Sometimes I think I projected ideas onto him. Other times I muse that I dreamed him into existence. Through BodyTalk, the real me revealed herself more and more. The last time I genuinely fell in love it was my persona which attracted a clever trickster. Now that I was conscious and committed to being and expressing the real me, a throwback to my adolescent days surfaced. It was a second chance to change the pattern for better in the same situation.
What situation was that?
Meeting a man with whom you are brazen and unabashed with. A man that is causing attraction in you except there is no fear communicating with him. In fact, you're utterly uncensored, and tell him he's as hot as your favorite actor (the one you'd be more than happy to be a local mistress for) without batting an eye. The dynamic feels just like with my first love but mixed with an adult woman's comfort talking about Tantra along with business topics. How did this happen you wonder.
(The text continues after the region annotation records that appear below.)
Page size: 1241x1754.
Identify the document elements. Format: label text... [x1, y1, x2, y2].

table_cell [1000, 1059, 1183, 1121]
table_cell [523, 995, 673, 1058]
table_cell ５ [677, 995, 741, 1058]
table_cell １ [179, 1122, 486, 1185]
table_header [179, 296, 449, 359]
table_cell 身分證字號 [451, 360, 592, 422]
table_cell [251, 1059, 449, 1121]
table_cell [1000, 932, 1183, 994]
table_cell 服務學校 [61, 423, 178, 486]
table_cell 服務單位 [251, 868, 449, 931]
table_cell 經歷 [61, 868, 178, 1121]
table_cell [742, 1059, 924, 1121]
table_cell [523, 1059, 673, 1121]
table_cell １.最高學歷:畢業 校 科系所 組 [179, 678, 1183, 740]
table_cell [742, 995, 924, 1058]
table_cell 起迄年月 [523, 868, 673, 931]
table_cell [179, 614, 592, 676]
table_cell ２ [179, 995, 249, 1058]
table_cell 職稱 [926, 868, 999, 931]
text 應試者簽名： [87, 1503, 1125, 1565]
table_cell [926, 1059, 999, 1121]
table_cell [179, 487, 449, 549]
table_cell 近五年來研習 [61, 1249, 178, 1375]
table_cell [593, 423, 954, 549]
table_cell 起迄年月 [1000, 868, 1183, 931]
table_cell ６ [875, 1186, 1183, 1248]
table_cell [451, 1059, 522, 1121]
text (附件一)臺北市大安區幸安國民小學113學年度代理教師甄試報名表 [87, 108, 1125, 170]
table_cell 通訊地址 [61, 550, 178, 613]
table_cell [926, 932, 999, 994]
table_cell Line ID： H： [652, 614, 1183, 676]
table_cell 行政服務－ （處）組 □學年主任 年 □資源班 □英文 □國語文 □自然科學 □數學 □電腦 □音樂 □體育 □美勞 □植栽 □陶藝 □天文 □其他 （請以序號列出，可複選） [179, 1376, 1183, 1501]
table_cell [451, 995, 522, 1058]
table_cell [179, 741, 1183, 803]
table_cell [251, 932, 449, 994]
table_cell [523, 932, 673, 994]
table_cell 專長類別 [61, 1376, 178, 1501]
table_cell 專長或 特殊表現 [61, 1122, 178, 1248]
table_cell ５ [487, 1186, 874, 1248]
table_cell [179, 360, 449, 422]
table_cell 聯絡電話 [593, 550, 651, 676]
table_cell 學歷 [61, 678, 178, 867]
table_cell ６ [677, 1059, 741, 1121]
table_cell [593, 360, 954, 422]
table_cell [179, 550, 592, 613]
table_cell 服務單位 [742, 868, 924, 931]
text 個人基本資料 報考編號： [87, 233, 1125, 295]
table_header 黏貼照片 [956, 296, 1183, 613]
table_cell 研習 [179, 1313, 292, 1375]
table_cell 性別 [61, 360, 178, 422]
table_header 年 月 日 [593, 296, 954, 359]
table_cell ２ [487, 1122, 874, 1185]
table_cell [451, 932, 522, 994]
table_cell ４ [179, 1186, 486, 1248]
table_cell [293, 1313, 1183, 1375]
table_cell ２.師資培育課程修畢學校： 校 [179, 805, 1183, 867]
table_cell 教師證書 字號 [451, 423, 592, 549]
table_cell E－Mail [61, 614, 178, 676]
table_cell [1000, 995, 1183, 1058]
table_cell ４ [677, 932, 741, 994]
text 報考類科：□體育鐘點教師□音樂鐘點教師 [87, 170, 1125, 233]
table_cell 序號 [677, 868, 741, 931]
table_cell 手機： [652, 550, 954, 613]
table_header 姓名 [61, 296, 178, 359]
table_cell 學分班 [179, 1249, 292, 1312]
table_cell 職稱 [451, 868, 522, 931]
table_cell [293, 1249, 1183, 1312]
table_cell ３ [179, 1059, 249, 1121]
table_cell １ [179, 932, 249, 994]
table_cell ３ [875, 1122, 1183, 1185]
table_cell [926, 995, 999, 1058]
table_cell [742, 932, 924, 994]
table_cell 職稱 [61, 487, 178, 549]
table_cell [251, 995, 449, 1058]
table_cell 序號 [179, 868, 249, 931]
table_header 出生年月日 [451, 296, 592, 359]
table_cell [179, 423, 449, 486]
With my first love I choose the maladaptive strategy when it was clear what was going on. What was happening was that my childhood puppy love enjoyed my attention but all I'd be was the pal watching him romance others as she convinced herself it was fine. It is possible that you can find someone whom you can be totally open with, get along fabulously with, and never ever be able to get with romantically because it’s just not aligned for that to ever happen between the two of you. That was my first love and I. When the reality dawned on me at 17, I opted to become a rather obnoxious streetwise punk rock styled femme. It was my way of acting out frustration. It was also a very brilliant method for preventing anyone else to get close like him again since they would probably hurt me too. Being defiant then became a strange kind of fun. To call me fierce looking was a something I took as a complement. A pattern of resisting connection had formed.
Fast forward. At 26 I have a miscarriage and am relieved because the would-be father would have insisted on getting married. That’s right, I didn’t want him to propose. The miscarriage happened before I confirmed I was pregnant and never mentioned anything to him. Time passes and now I’m 28. The man who has been pursuing me for two years finally won me over. He has a three-year-old son from his now defunct marriage. Suddenly I have the chance for an instant family. Nothing makes me happier than being with him and reading stories to his little boy.